Tuesday, February 07, 2006

A Whole New World



Would you believe that it took nearly six months of living in China for us to begin studying the characters? No joke. I was convinced that just speaking and listening would be sufficient. Reading and writing? Nah, not necessary. It would slow down my learning considerably.

To be fair, Josh has always said he thinks we should learn to write and he has been studying characters in earnest for over five days now, diligently teaching himself five new ones every day. He even gave himself a pop quiz yesterday, graded it and everything; thirty words with their pinyin spelling and their characters for a total of 90 points. He showed me his paper marked up in red pen and said, “What really killed me was labeling the tones on the pinyin.”

To learn how to write, Josh has a book where on each page is a character and a grid with nice little boxes to practice in. You are shown how the character is created one stroke at a time. Because if you draw, you will have the Chinese in fits of laughter, as my students were when I drew my Chinese name on the overhead projector.
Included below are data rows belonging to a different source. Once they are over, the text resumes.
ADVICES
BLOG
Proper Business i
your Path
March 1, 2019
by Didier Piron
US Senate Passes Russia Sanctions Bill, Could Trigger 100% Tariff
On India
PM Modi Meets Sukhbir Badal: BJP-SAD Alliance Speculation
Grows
At me, not with me. The stroke order counts big time.

So this book is pretty neat. It separates out each component of the character. It identifies radicals and their meanings. For instance, there is a radical made of four strokes that looks kind of like a stick figure with a third leg in the middle. It means ‘tree’ and it’s a component of the character guo* (fruit) to suggest the idea of fruit growing on trees, but also found in the character bei (cup). The character for bei combines the tree radical with bu (not) to suggest that cups are not made of trees or wood.
So if you saw that character, you might say… “hmm… Not tree…. oh yes, of course, cup!”


All this to say that I picked the book up yesterday and taught myself a dozen characters. Later that afternoon we walked to the grocery store and it was like stepping out into a whole new world. I finally figured out why Josh has been staring out the window of taxis looking forlorn and distracted for the past few days. I’d ask the girlfriend-y “Whats wrong?” and he’d say he was just looking at all the signs and billboards trying to recognize a character.
I was taken with the labels in the grocery store. I felt like we were in Disneyland, but instead of pointing and shouting “There’s Mickey Mouse!” or “Look! Over by the castle! Its Sleeping Beauty ”, I said: “There’s the character for ‘enter’!” and “Look! Over by the frozen foods! It’s the radical that means ‘roundish object’!”

As we walked home I felt like I was a the barcode scanner from the grocery store scanning thousands of characters all over storefronts to see if I recognize anything.

……………..blip…………………………………………blip…………………….

We would notice really intricate characters and say, “Woah, check that out. That’s gotta be, what…14 strokes at least.”





* The pinyin is not entirely accurate, as I have not indicated a tone.